Perspectives
Portland Art Museum, Portland, OR - To Nov 13
The unrest of 2020 is still top of mind in Portland: a 100-day streak of protests that began with the murder of George Floyd but metastasized when federal troops were sent to defend the courthouse and assist local police against protesters. Historic events such as this are often reduced to a single image – a naked woman in a yoga pose or a man brandishing a pistol – but Perspectives offers dozens of powerful images to complicate the picture. The crowds in 2020 were full of cameras, but the Portland Art Museum’s Julia Dolan has selected the work of six BIPOC photographers who were on the streets in the midst of the action.
Mariah Harris joined the protests over 75 times, as an activist and a photographer. She normally shoots portraits and decided to focus on the positive passion as well as the outrage she saw in the faces around her. Her shots of an empty wheelchair and a man taking a knee when others prostrated themselves in the Burnside Bridge Die-in show the variety in the protest.
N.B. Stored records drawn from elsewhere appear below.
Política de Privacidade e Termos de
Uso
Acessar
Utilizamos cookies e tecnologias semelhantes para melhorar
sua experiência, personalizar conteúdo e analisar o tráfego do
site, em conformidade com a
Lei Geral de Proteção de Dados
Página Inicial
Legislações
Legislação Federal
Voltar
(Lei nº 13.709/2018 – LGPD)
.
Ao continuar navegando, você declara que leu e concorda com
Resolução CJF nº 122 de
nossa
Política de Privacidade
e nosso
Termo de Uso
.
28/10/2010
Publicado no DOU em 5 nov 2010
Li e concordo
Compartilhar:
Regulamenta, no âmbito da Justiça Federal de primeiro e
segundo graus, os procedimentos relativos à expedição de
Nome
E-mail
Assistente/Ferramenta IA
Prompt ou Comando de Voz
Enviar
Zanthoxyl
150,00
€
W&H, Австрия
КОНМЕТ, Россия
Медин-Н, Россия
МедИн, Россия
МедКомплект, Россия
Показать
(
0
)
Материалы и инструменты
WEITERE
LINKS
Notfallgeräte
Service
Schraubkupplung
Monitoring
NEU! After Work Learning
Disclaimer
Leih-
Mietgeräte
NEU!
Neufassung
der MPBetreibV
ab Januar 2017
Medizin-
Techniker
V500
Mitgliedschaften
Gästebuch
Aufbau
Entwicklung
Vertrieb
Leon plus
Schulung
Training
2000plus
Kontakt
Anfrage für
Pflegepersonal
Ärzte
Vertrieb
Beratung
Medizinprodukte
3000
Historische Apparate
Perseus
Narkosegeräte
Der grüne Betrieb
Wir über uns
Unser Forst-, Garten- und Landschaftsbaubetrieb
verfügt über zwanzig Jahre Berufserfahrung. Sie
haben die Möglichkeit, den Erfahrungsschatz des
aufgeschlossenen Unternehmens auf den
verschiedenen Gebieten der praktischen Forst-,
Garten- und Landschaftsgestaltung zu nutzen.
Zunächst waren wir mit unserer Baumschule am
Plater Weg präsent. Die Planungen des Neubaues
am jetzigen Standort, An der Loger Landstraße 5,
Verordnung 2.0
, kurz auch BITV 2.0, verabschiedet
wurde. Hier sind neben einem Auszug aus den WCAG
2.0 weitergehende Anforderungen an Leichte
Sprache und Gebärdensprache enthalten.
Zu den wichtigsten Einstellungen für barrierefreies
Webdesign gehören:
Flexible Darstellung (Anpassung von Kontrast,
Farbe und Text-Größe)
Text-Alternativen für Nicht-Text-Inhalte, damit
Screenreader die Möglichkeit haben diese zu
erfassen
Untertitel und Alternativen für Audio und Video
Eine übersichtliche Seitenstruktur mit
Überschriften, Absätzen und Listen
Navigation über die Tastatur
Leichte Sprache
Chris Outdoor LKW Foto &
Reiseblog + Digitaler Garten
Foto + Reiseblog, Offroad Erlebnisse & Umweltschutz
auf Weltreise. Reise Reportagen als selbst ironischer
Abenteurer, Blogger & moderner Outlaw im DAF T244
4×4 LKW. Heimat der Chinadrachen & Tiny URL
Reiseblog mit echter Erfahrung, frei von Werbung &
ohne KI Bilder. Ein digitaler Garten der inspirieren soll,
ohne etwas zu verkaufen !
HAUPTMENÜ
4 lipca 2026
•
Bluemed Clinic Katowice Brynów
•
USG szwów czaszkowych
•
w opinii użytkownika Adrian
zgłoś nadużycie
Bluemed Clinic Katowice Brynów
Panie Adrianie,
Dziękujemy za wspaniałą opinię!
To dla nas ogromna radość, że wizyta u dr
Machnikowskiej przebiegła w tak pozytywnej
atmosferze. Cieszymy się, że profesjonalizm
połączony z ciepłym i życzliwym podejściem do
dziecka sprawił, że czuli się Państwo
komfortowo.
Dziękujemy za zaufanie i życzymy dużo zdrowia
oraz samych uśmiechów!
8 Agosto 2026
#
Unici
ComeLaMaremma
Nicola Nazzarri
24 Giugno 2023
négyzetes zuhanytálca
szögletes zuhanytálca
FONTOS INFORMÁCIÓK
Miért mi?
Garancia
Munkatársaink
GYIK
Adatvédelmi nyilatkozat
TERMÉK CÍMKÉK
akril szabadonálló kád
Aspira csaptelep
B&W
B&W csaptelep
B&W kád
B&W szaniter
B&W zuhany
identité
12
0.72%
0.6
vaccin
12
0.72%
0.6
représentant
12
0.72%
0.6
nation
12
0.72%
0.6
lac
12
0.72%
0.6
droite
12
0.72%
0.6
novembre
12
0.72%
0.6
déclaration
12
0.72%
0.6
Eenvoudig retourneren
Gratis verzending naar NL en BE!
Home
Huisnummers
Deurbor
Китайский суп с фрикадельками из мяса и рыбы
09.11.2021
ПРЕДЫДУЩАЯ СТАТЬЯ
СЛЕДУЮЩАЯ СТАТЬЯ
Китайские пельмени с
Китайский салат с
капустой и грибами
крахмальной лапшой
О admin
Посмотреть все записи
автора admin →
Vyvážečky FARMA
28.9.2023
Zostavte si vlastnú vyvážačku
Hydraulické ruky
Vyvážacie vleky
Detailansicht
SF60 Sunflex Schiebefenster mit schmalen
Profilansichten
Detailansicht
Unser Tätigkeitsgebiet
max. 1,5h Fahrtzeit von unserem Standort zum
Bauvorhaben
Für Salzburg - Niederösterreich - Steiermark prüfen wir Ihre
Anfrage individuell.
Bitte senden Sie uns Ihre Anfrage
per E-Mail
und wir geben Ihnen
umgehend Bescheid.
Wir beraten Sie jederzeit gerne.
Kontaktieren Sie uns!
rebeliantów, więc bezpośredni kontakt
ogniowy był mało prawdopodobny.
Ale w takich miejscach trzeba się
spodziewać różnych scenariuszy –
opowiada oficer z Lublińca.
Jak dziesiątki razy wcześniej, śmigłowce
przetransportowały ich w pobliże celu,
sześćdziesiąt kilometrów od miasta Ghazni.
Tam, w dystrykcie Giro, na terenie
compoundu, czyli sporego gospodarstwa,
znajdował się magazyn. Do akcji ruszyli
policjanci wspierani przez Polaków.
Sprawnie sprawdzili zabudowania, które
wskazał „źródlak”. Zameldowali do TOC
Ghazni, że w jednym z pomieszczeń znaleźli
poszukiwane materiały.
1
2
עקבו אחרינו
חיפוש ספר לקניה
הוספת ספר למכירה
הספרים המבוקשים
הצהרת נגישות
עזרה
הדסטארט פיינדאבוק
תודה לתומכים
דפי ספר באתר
Joseph Blake’s drone shots, particularly of that teeming bridge crowd and of Pioneer Courthouse Square, are both illuminating and chilling. Daveed Jacobo was on the tense front lines, capturing the masked faces of police and protesters alike, while Byron Merritt shot black-and-white Leica portraits of people drawn to the George Floyd mural at the Apple store. Linneas Boland-Godbey’s project Masks of Color focused on normal people surviving COVID-19 loneliness, and adman Emery Barnes made slick crowd shots that depict the energy in high resolution, capturing details for posterity.
As history rolls along and goes into rewrites, this show is a must-see – if you were here in 2020, and more especially if you were not.